**Complete the following:**
**A)** In the passage on the REFLCT display, what does the acronym REFLCT stand for?
**B)** Write the next few sentences of the passage on the REFLCT display, picking up after its final sentence.

**Excerpted passage:**
╭──
Another approach to render projected imagery with correct perspective for multiple users led to the development of REFLCT (Retroreflective Environments For Learner-Centered Training), a near axis, head mounted projective display, which utilizes retroreflective screens [10, 27]. With REFLCT, each user wears a tracked head mounted projector. Each user can only see the image generated by their own projector, due to the use of retroreflective screens. The retroreflective screens have the property of reflecting the light from each projector straight back to where it came from, and is thus visible only to the wearer of the projector. The system can thus render imagery of a virtual human with perspective correct and consistent gaze for each user. If the virtual character is looking at user A, each and every user will see the character looking at user A.

A unique aspect of the REFLCT system is how it leverages the imperfect performance characteristics of retroreflective materials. Light is not reflected purely on-axis, thus offering substantial energy at slightly off-axis angles. By mounting a pico-projector near a user’s eyes, this reflected energy can be seen by the user. Previous head mounted projection systems used earlier projection technologies that provided less light and larger form factors. These systems required the projection to be aligned with the same optical axis as the user’s eyes, typically facilitated by employing an optical combiner in front of the user’s eyes. Recent pico-projectors offer enough brightness such that this is not an issue.
╰──
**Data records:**
╭──
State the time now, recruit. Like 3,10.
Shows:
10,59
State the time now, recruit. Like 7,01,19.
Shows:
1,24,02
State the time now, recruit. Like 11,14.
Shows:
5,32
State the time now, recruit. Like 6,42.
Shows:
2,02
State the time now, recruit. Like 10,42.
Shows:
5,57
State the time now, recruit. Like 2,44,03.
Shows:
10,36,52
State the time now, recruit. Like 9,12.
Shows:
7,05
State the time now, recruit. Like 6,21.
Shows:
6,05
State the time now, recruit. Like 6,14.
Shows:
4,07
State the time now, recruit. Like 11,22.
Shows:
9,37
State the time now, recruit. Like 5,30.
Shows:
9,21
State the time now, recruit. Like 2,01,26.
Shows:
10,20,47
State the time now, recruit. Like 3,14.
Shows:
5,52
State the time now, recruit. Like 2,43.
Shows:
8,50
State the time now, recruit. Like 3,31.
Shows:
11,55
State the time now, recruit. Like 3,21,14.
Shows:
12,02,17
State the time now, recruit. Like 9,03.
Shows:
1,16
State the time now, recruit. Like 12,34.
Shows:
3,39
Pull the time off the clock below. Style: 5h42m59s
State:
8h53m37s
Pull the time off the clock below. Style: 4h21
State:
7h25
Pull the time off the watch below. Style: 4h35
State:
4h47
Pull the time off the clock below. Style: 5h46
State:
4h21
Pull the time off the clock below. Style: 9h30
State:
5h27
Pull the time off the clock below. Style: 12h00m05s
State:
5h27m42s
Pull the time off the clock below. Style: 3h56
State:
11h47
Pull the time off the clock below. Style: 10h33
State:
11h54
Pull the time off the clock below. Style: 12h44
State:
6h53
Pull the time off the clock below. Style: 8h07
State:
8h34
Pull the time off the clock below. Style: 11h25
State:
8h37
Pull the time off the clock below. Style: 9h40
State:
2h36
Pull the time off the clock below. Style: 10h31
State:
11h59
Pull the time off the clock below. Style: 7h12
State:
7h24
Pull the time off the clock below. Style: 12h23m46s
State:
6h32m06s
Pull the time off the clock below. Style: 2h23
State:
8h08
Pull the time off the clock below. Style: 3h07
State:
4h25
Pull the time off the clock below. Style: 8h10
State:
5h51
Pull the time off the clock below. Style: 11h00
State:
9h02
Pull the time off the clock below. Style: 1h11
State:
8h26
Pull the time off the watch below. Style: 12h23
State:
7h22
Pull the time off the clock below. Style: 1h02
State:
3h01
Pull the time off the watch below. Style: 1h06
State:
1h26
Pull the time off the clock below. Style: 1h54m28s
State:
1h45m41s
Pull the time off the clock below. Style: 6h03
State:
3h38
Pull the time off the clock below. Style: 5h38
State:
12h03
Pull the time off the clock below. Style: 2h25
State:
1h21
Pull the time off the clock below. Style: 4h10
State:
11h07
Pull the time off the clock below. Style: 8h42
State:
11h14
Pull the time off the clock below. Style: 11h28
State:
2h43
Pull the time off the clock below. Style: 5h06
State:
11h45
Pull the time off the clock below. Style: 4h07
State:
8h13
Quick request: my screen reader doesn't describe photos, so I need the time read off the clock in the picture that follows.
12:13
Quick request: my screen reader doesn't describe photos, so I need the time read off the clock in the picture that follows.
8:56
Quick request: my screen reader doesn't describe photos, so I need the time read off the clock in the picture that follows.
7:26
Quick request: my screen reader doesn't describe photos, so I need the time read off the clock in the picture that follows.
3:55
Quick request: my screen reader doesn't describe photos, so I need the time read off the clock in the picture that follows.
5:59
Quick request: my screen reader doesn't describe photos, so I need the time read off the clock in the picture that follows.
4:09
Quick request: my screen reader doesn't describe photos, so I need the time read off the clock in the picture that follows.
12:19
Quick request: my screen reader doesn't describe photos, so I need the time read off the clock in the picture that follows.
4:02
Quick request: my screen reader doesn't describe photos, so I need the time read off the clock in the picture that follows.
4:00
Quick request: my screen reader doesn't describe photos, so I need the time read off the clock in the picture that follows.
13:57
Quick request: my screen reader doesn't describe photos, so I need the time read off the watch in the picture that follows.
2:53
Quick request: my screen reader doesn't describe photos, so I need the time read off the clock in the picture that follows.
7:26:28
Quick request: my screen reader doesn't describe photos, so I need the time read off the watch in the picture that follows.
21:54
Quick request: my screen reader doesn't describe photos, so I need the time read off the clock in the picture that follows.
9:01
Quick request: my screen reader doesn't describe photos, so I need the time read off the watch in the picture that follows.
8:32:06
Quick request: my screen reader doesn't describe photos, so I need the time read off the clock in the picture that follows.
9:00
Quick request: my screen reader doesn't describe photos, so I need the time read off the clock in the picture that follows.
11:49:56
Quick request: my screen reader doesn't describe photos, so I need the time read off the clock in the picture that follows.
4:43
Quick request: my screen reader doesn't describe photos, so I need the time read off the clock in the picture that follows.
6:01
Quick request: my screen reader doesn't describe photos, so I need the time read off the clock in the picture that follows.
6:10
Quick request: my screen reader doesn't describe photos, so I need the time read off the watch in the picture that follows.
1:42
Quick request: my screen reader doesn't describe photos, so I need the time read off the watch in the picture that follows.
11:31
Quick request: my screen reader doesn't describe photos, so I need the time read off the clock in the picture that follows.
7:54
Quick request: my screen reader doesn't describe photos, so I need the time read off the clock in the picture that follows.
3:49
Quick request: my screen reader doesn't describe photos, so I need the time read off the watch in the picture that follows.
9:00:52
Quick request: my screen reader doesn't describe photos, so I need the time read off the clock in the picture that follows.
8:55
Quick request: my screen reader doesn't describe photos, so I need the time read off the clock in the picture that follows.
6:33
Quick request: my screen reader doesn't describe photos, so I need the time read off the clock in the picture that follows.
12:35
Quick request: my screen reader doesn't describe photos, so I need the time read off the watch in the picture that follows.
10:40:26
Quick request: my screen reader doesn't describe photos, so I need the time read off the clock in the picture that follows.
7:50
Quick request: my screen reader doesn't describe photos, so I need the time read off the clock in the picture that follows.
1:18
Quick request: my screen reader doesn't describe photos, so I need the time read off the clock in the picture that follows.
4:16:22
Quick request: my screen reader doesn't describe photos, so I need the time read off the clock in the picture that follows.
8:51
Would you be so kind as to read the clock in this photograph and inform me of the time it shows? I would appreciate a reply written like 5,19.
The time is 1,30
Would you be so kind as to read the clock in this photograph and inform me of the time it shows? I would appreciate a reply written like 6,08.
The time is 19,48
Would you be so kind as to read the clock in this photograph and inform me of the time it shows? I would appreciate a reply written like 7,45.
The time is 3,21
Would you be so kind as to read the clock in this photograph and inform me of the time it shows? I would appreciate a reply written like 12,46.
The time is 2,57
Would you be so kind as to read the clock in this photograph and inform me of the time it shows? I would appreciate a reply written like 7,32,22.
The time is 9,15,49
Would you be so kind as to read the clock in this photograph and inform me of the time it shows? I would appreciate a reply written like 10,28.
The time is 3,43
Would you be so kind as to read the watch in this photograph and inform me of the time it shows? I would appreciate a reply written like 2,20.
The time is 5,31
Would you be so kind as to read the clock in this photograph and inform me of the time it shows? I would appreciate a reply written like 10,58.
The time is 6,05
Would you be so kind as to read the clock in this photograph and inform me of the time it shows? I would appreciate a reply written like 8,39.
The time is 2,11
╰──
**Answers for the exercise:**
**A)** Retroreflective Environments For Learner-Centered Training

**B)**
Retroreflective screen material is placed wherever virtual elements are to be displayed (see Fig. 1). A number of props, such as simulated cinderblock walls, sandbags, and camouflage netting, can be used to create a military themed stage and blend the screens into the environment. Other props could be used for alternative training settings. Retroreflective coatings can also be added to props, in the form of retroreflective cloth, retroreflective tape, or even a coating of fine retroreflective glass beads, allowing an image to be applied to arbitrary surfaces or even a sculpted human form.

In this paper, we discuss our evaluation of REFLCT and its effect on participants performing a multi-party social task.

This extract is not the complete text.